Le 6 septembre 2019, un peu plus d’un mois après être devenu premier ministre, Boris Johnson avait visité le grand marché aux poissons de Peterhead, le premier port de pêche du Royaume-Uni, dans le nord de l’Ecosse. Il avait été accueilli à bras ouverts par des pêcheurs et des marchands de poissons convaincus par le Brexit. « Mais s’il revient aujourd’hui, il faudra qu’il se promène en voiture blindée », maugrée Will Clark, grossiste.

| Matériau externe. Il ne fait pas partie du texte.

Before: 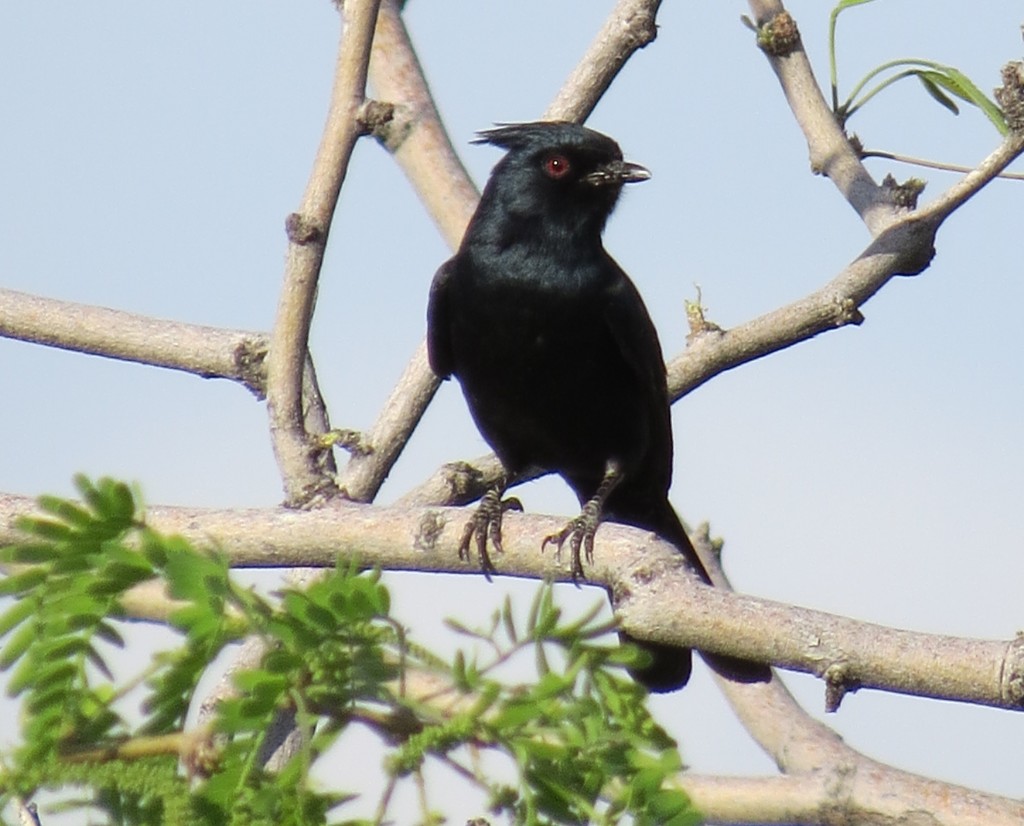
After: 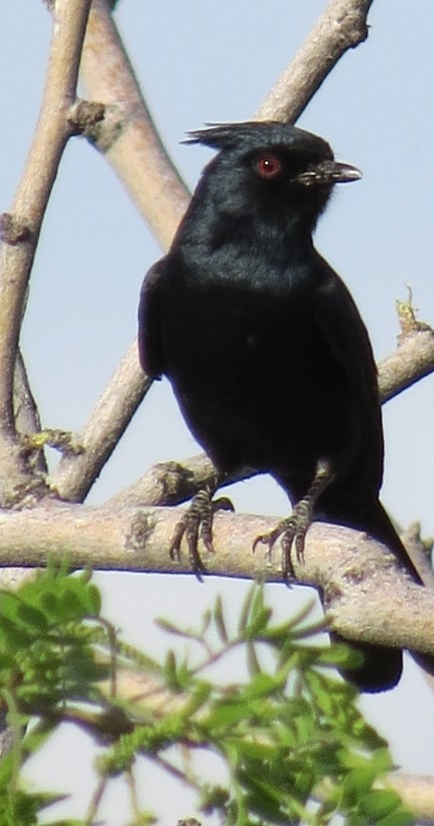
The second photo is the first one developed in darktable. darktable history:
base curve: curves: ch0 [(0, 0) (0.472, 0.455) (1, 1)], preserve colors none
crop: left 28.305%, right 29.239%
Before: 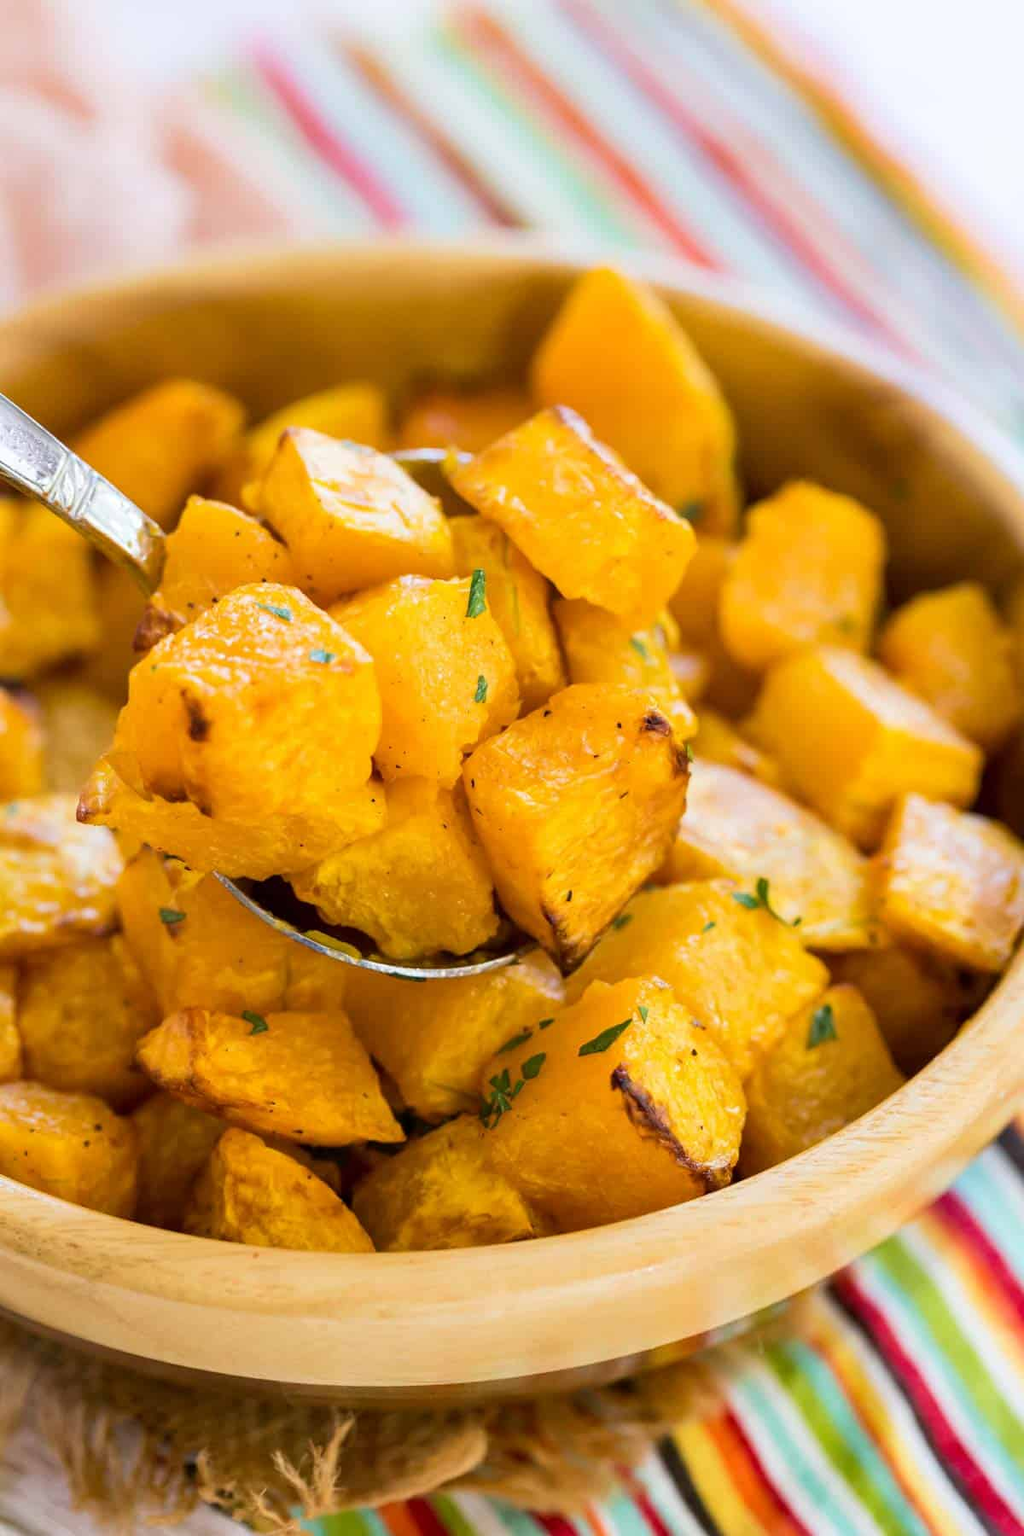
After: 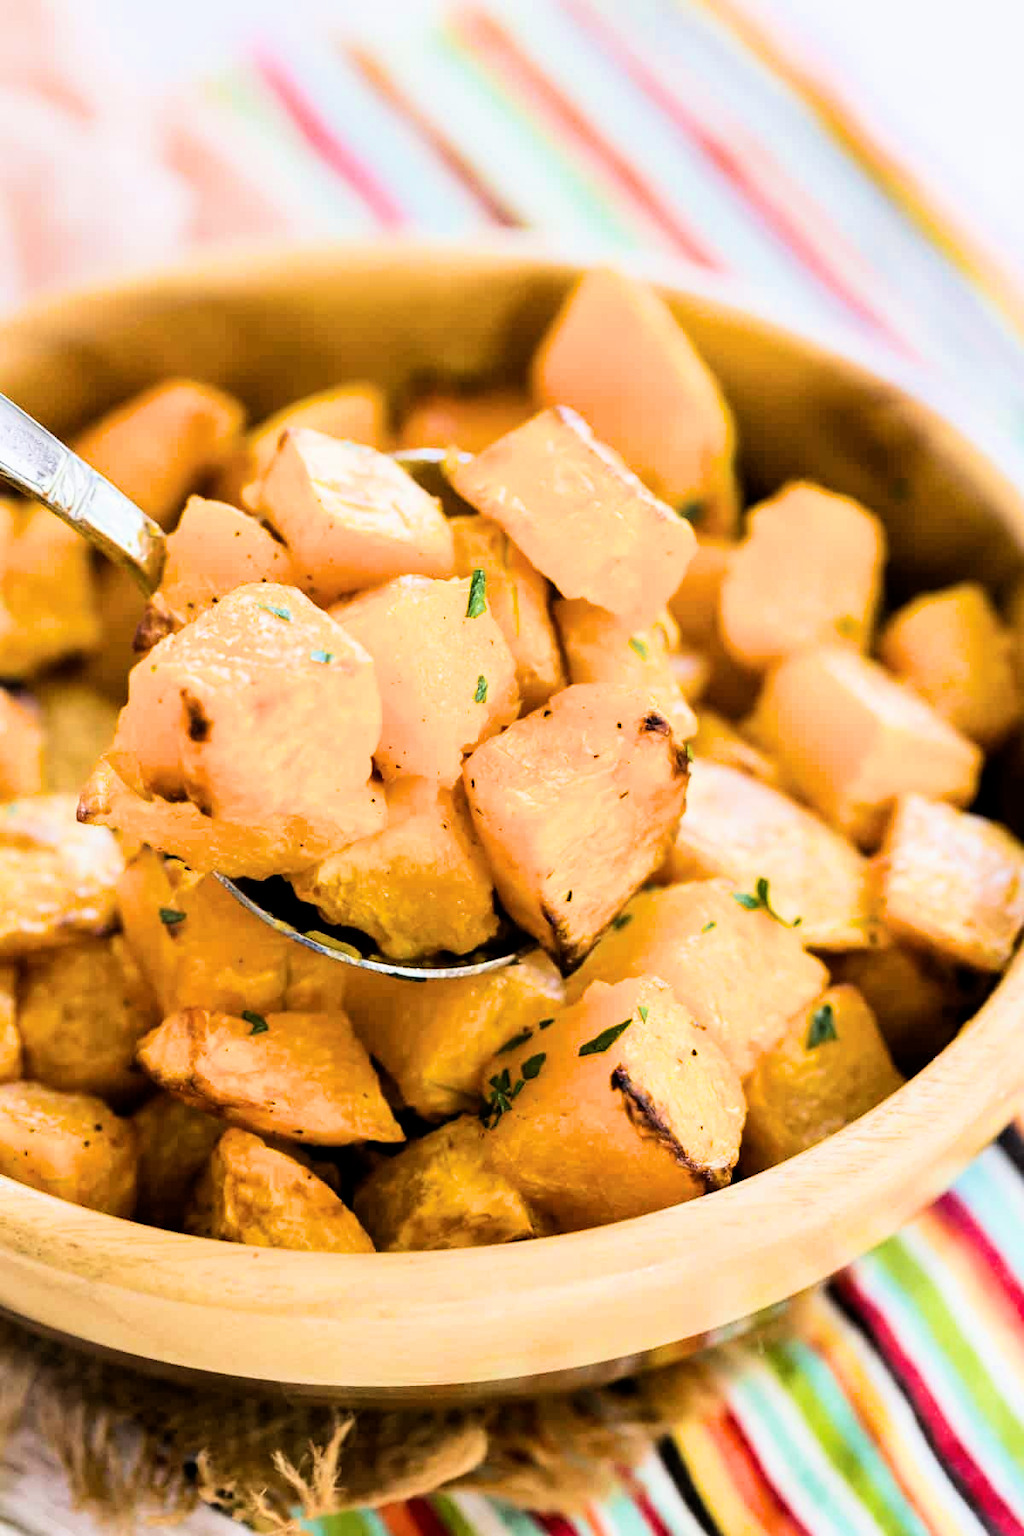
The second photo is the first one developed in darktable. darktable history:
tone equalizer: -8 EV -0.779 EV, -7 EV -0.682 EV, -6 EV -0.577 EV, -5 EV -0.361 EV, -3 EV 0.373 EV, -2 EV 0.6 EV, -1 EV 0.687 EV, +0 EV 0.722 EV, edges refinement/feathering 500, mask exposure compensation -1.57 EV, preserve details no
filmic rgb: middle gray luminance 12.99%, black relative exposure -10.2 EV, white relative exposure 3.46 EV, target black luminance 0%, hardness 5.74, latitude 44.87%, contrast 1.226, highlights saturation mix 6.12%, shadows ↔ highlights balance 26.94%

Deux ans après cette visite, et dix mois après l’entrée en vigueur effective du Brexit (le 1er janvier), l’amertume domine à Peterhead. Il est bientôt 8 heures du matin, le froid de la glace pour conserver les poissons engourdit les mains et les enchères sont presque finies dans le grand hangar qui reçoit la marchandise débarquée la veille. Will Clark, un colosse qui avait parlé quelques minutes à Boris Johnson lors de sa visite, a passé ses commandes du jour de cabillauds et de haddocks, qui iront alimenter les poissonniers britanniques. Lui qui a voté pour le Brexit – comme 92 % des pêcheurs – s’estime trahi. « On nous a vendu un rêve », résume-t-il. Celui de reprendre le contrôle des eaux britanniques, et, plus généralement, de retrouver la vie d’antan, quand Peterhead comptait plusieurs centaines de bateaux, contre quelques dizaines aujourd’hui.
« Pas les bons quotas »
Sur le Budding-Rose, son embarcation de 24 mètres, Peter Bruce revient de six jours en mer. Le temps de débarquer la marchandise et de passer quelques heures chez lui, il repartira avec son équipage de cinq personnes le soir même. La météo est bonne, il ne faut pas perdre de temps. Le capitaine accuse l’Union européenne (UE) d’avoir décimé la pêche britannique. Mais le Brexit ? « Quelle déception ! » Aujourd’hui, il n’est pas certain qu’il voterait de nouveau pour la sortie de l’Union européenne. En 2019, avant la pandémie de Covid-19, il faisait 1,5 million de livres (1,8 million d’euros) de chiffre d’affaires. « Cette année, j’aurai de la chance si j’arrive à 1 million. »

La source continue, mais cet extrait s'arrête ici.